Belgique

Des étudiants en médecine perdent leurs indemnités de garde : l’ULB blâme l’ONSS.

Les étudiants en médecine ont appris qu’ils ne seront plus défrayés pour leurs gardes dans les hôpitaux universitaires de Bruxelles, touchant environ 150 étudiants au sein des trois structures du réseau HUB. L’ONSS nie avoir demandé explicitement la suppression du défraiement, précisant que l’enquête en cours n’impose pas de telles mesures.


Les étudiants en médecine ont récemment découvert qu’ils ne recevraient plus de dédommagement pour leurs gardes dans les hôpitaux universitaires de la capitale. Le CIUM (Comité Inter-Universitaire des Étudiants en Médecine) indique qu’environ 150 étudiants sont concernés au sein des trois établissements du réseau HUB (Hôpital universitaire de Bruxelles), à savoir l’Institut Jules Bordet, l’hôpital Erasme et l’hôpital universitaire des enfants Reine Fabiola.

Le dispositif, en place depuis de nombreuses années, ne constitue pas un salaire à proprement parler. « Ce sont des défraiements qui vont d’une trentaine à une cinquantaine d’euros en fonction d’une garde de week-end ou une garde de semaine », précise Elias Fariss, président du CIUM. Dans le cadre des stages centralisés à Bruxelles, tous les frais liés à ces derniers sont à la charge des étudiants, englobant mobilité, logement et dépenses quotidiennes lors des heures passées à l’hôpital.

Dans un courriel envoyé aux étudiants, l’HUB justifie cette décision en raison d’un contrôle de l’Office national de la sécurité sociale (ONSS), qui a imposé une mise en conformité avec les règles en vigueur.

« Ces défraiements sont fixes et forfaitaires, et c’est la clef du problème. Il a été demandé qu’on clarifie ce que couvraient ces défraiements et qu’ils fassent partie d’un contrat individuel pour chaque étudiant, un contrat tripartite avec l’université, le maître de stage et l’étudiant », souligne Pierre Wauthy, doyen de la faculté de médecine de l’ULB. « Avec le nombre d’étudiants que nous avons et le nombre de stages qu’ils effectuent à l’ULB, ça représenterait plusieurs milliers de conventions à générer chaque année, et ça, administrativement, malheureusement, ça n’est pas possible. »

La suppression de ces indemnités est perçue comme un facteur aggravant de la précarité étudiante, dans un contexte déjà marqué par l’augmentation des frais de scolarité. L’HUB ajoute que cette mesure ne concerne que les étudiants de bloc 4, 5 et 6, qui, n’étant pas encore médecins, ne disposent pas d’un contrat de travail.

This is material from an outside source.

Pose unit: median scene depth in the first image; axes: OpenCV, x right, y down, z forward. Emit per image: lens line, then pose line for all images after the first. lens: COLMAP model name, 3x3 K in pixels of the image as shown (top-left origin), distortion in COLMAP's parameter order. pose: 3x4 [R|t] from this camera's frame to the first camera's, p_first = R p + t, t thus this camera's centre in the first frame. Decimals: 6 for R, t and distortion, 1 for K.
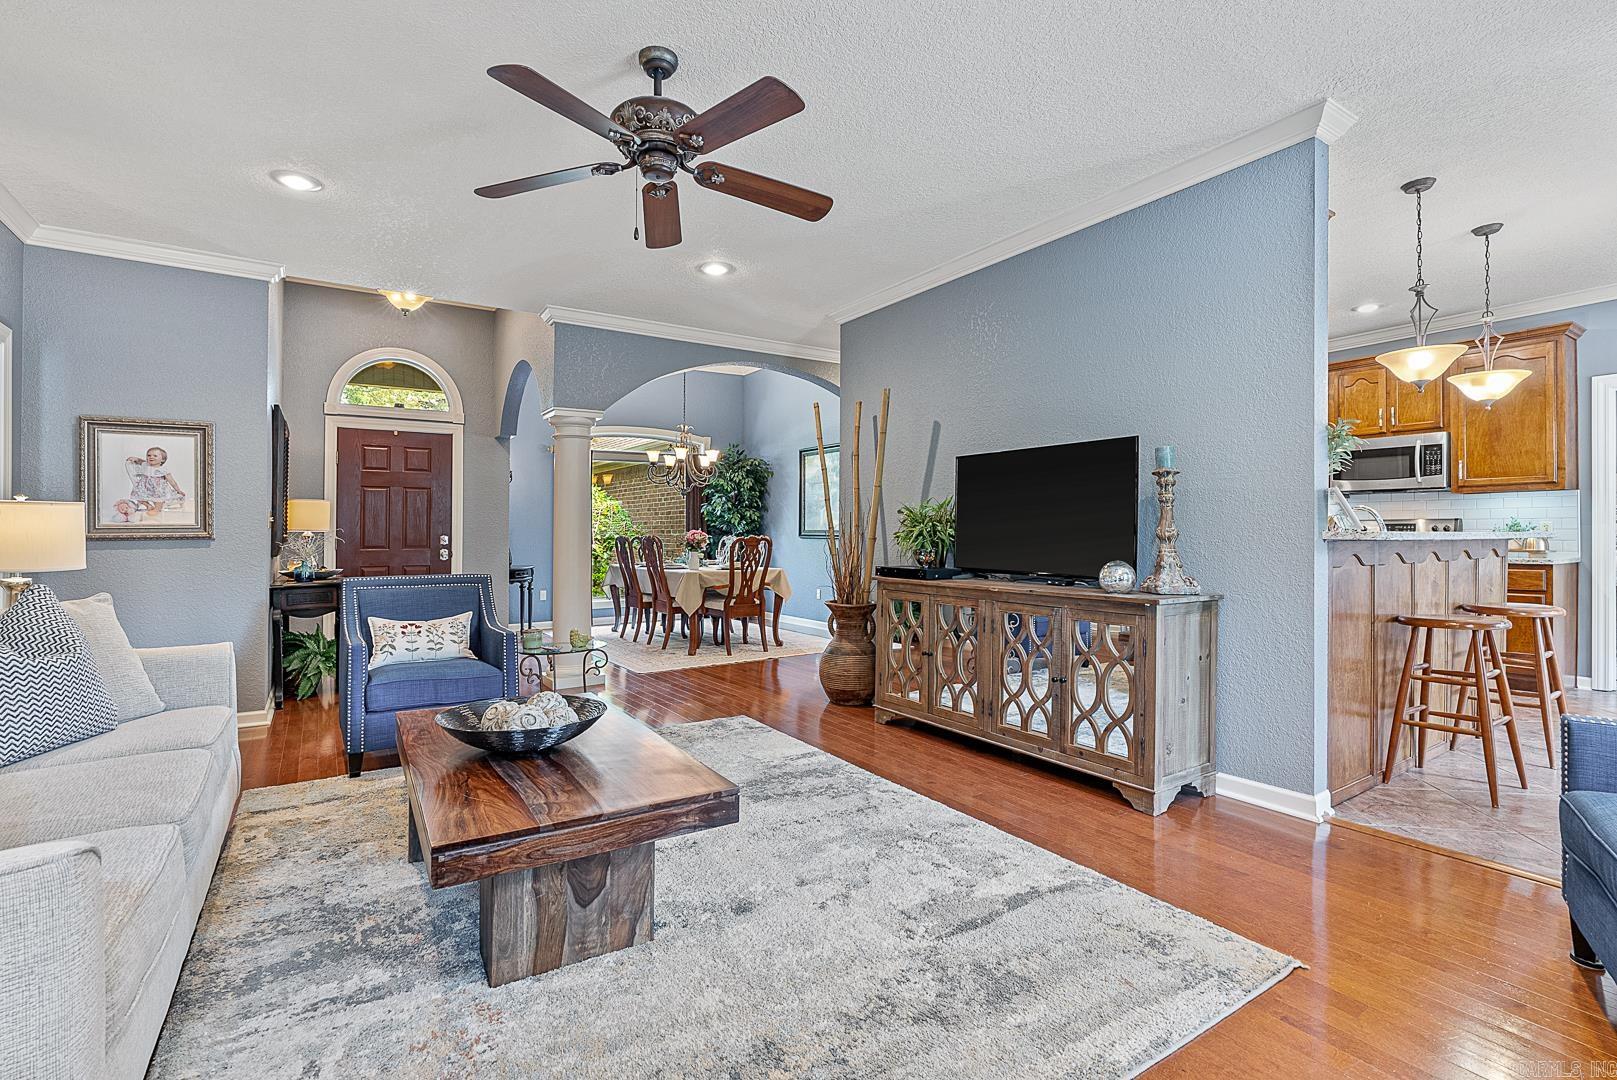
lens RADIAL K [[761.5, 0, 808.5], [0, 761.5, 540.0], [0, 0, 1]] dist [-0.035819, 0.000589]
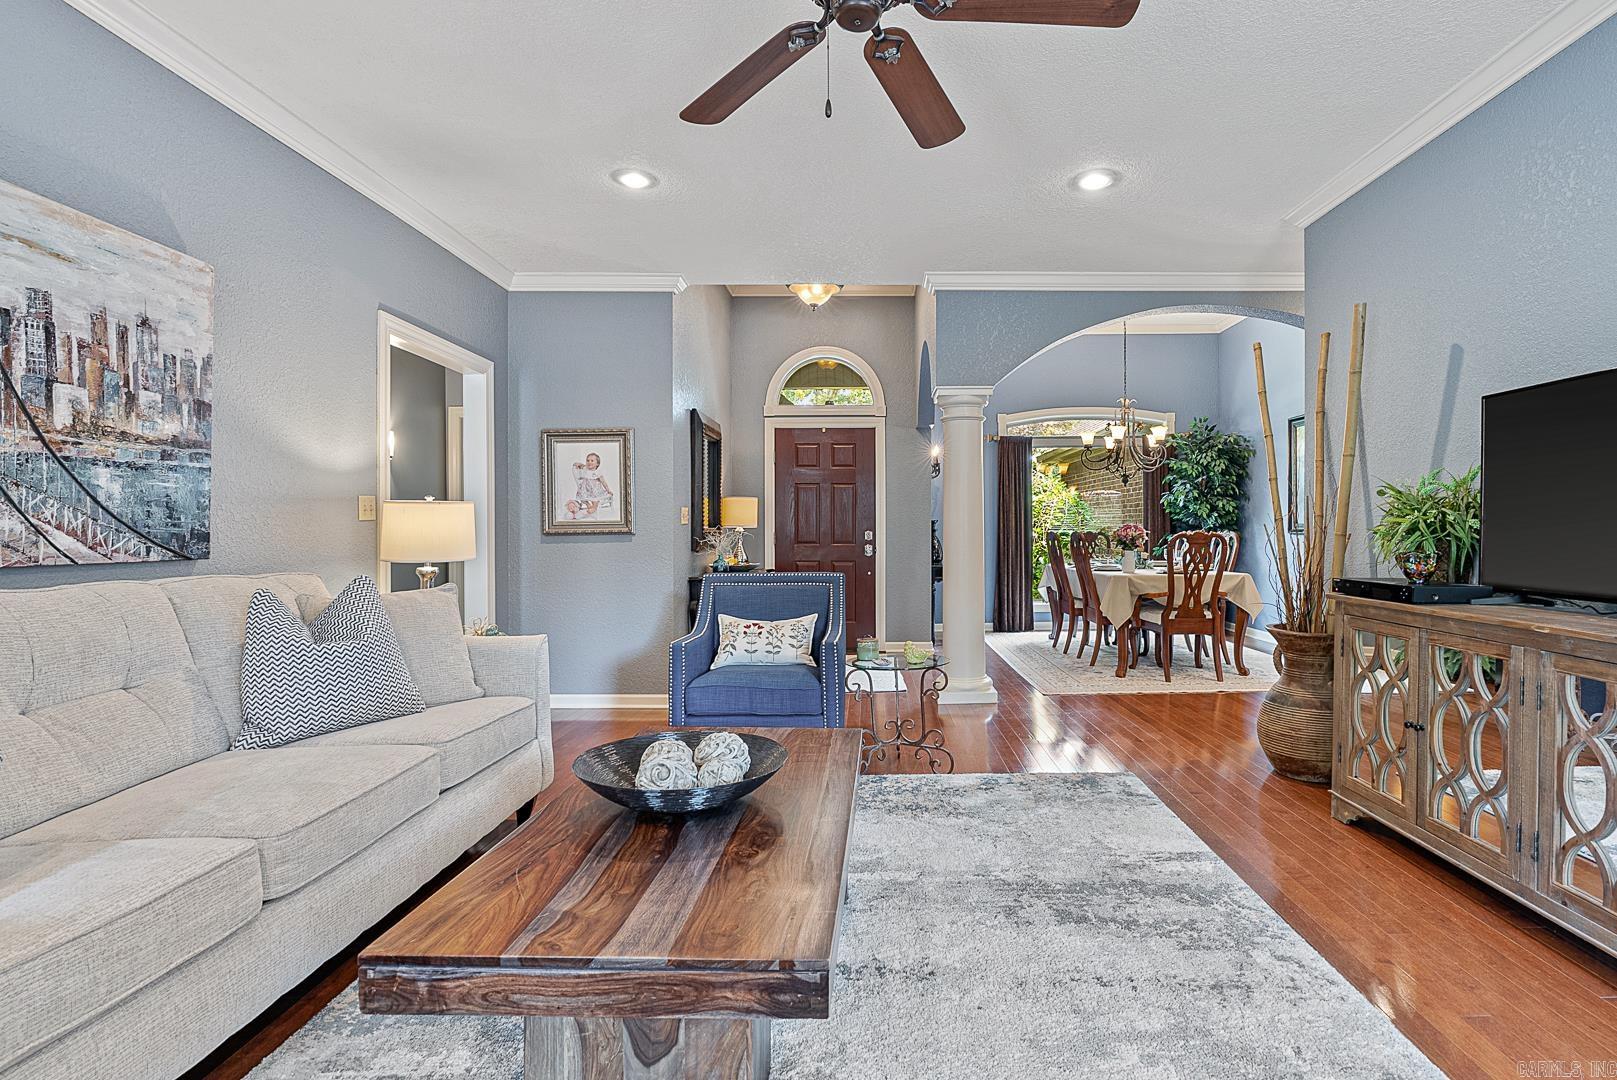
lens RADIAL K [[780.2, 0, 865.8], [0, 780.2, 534.6], [0, 0, 1]] dist [-0.021120, 0.005210]
pose [[0.837909, 0.002026, -0.545806, 0.093637], [-0.002832, 0.999996, -0.000635, -0.000706], [0.545802, 0.002078, 0.837911, 0.185879]]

Contrairement à ce qu’indique l’ULB, l’ONSS dément avoir explicitement demandé la suppression du défraiement. Bien qu’une enquête des services d’inspection de l’ONSS soit en cours, l’institution précise que « dans le cadre de cette enquête, nos inspecteurs n’ont pas demandé la suppression des indemnités de garde octroyées aux étudiants en stage ».

Les étudiants voient leur confiance envers les hôpitaux ébranlée. Ils ont été informés le 8 avril d’une mesure rétroactive depuis le 1er mars, alors qu’ils avaient effectué des gardes sans savoir qu’elles ne seraient pas défrayées. « Ce délai a vraiment laissé peu de temps d’adaptation pour trouver des alternatives, en tout cas pour les étudiants qui ont été mis dans des situations parfois très délicates », souligne Elias Fariss. Le CIUM évoque ainsi une perte de confiance envers les hôpitaux.

« Ça ne représente en rien un manque de considération, c’est simplement un impératif au niveau administratif qui nous pousse à devoir suspendre ces défraiements pour l’instant », déclare Pierre Wauthy, qui précise que l’enseignement et l’implication des étudiants dans la formation sont essentiels. Les futurs médecins demandent le rétablissement de ces paiements ainsi qu’une compensation pour les prestations déjà fournies.

Les représentants étudiants se centralisent pour émettre des avis. « Je peux juste vous confirmer qu’il y a une grande majorité des étudiants qui sont d’accord avec le fait que la situation est inacceptable », constate Elias Fariss. Cependant, aucune mobilisation n’est pour l’heure prévue.

Dans un communiqué, la Fédération des étudiant·e·s francophones (FEF) exprime ses inquiétudes face à une mesure qu’elle considère nuisible aux conditions de vie des étudiants en médecine, tout en appelant à une solution légale garantissant leur sécurité financière.